March 18, 2015

Przepis z lamusa, czyli nowalijki

Mało kto już pamięta jak kiedyś się czekało na nowalijki. Po długiej zimie, wypełnionej surówkami na bazie kapusty kiszonej, marchewki czy ogórków  kiszonych, perspektywa zjedzenia świeżego ogórka, rzodkiewki czy chrupiącej sałaty była nader kusząca. Takie nowalijki zupełnie inaczej smakowały - cieszyły oko swoimi żywymi wiosennymi kolorami i podniebienie swoim smakiem, niemal zapomnianym przez zimowe miesiące. Zawsze się bardzo cieszyłam, gdy pewnego wczesnowiosennego dnia w domu pojawiały się pomidory czy rzodkiewki. Dzisiaj, w czasach gdy praktycznie nie ma już pojęcia nowalijek, może się to wydać śmieszne, bo pomidory, rzodkiewki, sałatę czy ogórki można kupować cały rok. Oczywiście te lokalne są smaczniejsze i nikt chyba temu nie zaprzeczy, ale i te całoroczne są dobre i chętnie się je zjada przez cały rok. Choć przyznam, że sentyment został. I być może właśnie przez sentyment na wiosnę robię taką nowalijkową sałatkę. 

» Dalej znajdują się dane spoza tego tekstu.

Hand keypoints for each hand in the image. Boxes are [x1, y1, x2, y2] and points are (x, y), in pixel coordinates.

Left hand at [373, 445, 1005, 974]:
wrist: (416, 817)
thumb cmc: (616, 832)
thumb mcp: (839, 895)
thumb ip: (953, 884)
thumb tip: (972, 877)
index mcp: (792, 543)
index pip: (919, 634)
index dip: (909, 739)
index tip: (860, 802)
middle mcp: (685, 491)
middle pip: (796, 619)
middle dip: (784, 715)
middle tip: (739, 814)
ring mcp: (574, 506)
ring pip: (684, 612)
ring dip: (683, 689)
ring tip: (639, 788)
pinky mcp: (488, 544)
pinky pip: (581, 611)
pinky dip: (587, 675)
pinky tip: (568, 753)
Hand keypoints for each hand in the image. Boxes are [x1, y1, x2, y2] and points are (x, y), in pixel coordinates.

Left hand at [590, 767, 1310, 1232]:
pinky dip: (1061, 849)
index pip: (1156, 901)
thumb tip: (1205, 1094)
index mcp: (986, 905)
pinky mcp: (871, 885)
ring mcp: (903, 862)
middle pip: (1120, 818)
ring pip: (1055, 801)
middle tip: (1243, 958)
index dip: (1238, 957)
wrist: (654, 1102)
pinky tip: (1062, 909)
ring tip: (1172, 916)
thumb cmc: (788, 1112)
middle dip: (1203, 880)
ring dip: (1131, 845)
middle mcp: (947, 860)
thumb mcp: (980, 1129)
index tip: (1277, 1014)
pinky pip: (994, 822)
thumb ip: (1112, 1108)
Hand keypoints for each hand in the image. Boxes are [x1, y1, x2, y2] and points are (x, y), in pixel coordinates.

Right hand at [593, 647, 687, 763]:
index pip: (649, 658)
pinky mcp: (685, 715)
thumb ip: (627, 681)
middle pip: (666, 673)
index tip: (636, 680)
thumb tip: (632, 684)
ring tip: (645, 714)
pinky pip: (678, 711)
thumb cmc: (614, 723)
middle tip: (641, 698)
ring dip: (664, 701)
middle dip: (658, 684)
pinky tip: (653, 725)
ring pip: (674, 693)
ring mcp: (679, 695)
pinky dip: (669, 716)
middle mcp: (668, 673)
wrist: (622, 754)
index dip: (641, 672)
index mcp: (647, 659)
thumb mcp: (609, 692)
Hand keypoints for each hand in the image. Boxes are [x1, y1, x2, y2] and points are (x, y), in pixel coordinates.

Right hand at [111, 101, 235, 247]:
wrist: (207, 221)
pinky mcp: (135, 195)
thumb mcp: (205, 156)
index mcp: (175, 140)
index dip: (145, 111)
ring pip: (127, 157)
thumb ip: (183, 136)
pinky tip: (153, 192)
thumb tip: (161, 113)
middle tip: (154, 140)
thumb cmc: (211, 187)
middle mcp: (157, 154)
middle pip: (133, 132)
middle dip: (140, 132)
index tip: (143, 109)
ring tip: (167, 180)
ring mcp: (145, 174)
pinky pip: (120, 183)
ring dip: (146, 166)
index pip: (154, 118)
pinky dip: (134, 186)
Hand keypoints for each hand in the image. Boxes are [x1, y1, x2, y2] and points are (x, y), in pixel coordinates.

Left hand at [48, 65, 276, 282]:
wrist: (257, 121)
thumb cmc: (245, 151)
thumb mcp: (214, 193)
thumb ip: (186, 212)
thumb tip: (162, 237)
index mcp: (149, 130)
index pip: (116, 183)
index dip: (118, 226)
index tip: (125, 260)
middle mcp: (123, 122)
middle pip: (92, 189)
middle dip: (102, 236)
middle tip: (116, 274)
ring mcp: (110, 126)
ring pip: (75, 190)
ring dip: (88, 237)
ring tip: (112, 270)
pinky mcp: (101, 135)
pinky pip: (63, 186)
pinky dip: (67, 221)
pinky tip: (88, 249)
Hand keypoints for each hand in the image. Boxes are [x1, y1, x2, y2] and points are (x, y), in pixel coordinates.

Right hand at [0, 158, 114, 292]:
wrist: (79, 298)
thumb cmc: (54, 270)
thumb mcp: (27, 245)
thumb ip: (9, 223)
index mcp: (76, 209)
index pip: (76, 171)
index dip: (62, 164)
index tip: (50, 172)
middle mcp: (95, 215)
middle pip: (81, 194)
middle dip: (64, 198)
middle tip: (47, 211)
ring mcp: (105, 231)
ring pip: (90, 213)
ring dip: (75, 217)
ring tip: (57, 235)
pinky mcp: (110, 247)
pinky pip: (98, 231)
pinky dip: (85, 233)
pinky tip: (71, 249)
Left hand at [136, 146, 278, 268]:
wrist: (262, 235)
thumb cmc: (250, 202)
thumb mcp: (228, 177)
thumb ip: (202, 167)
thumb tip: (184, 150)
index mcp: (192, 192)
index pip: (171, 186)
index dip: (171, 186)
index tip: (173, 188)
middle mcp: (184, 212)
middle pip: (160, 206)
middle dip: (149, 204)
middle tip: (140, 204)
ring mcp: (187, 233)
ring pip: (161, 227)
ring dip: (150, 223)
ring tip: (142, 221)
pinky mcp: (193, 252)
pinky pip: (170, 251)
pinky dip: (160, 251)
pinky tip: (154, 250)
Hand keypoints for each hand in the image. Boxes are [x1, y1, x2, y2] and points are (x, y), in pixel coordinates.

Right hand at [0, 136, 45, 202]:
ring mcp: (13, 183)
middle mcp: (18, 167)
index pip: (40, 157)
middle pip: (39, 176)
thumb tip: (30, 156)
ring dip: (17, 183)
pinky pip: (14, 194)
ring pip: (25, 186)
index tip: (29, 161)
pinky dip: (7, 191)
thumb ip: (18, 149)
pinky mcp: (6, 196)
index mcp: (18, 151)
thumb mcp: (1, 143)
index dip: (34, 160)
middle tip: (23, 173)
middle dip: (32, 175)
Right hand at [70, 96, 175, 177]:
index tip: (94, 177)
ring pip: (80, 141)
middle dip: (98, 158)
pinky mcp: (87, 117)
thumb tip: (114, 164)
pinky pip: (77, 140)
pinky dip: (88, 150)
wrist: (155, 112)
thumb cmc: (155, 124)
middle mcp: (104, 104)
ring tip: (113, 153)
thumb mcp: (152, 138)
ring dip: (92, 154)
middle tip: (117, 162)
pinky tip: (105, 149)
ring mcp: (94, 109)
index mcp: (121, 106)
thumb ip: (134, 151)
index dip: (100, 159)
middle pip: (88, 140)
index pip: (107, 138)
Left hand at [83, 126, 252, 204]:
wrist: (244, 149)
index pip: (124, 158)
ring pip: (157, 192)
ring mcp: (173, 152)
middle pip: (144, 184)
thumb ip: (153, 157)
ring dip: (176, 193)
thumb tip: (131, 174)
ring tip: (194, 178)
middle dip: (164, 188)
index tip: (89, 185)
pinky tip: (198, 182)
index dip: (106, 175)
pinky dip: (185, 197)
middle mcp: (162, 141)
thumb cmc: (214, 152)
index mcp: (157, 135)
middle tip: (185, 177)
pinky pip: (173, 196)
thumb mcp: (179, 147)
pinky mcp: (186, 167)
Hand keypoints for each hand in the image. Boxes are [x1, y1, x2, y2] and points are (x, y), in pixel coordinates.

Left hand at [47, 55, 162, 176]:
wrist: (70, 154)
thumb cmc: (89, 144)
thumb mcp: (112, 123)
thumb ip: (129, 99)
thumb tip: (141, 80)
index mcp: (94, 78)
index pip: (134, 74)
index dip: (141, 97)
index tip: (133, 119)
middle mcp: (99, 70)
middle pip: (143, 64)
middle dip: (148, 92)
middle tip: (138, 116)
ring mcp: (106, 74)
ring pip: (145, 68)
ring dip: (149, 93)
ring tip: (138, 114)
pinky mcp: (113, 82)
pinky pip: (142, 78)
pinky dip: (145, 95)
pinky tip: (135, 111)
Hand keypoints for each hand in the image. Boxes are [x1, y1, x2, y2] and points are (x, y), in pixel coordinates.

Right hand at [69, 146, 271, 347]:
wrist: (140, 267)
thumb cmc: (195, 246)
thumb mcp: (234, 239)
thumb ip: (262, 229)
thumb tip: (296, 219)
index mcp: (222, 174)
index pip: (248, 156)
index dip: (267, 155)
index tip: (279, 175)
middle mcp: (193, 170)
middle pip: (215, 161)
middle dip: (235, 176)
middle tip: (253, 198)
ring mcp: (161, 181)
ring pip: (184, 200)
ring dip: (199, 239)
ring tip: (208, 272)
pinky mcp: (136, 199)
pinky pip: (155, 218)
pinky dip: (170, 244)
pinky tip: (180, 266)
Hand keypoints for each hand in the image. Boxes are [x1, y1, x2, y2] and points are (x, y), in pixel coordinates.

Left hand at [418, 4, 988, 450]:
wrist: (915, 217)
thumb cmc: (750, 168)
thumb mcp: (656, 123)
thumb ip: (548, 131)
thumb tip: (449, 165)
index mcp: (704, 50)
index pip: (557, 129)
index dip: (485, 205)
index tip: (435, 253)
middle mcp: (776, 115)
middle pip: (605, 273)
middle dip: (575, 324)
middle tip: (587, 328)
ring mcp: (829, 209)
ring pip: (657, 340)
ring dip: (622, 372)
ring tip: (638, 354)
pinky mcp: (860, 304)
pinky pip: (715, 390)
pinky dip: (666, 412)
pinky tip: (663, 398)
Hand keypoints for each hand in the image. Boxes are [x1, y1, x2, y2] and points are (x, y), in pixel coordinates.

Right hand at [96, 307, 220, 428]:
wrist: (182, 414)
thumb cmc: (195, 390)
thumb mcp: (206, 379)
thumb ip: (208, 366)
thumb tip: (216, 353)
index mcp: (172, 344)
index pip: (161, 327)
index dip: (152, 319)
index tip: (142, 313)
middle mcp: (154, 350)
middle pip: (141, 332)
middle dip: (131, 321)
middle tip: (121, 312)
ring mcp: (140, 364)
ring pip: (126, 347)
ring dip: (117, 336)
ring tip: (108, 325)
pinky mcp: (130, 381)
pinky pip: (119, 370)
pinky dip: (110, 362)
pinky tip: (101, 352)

Sałatka zrobiona z sałaty, rzodkiewek, szczypiorku i ogórków, doprawiona nie sosem sałatkowym, ale najzwyklejszą śmietaną, jak kiedyś się doprawiało w czasach, gdy w Polsce nikt nie słyszał o sosach sałatkowych typu Tysiąc wysp czy Ranch. Proste, ale jakie smaczne!

6 liści sałaty
2 rzodkiewki 
ogórek 
szczypiorek
kilka łyżek śmietany i mleka
sól do smaku

Sałatę, szczypiorek i rzodkiewkę umyć i delikatnie osuszyć. Ogórka obrać. Sałatę poszatkować na mniejsze kawałki. Szczypiorek drobno posiekać, a rzodkiewki i ogórka pokroić na cieniutkie półplasterki. Wszystko włożyć do miski. Przed podaniem polać śmietaną rozprowadzoną z mlekiem i osoloną do smaku.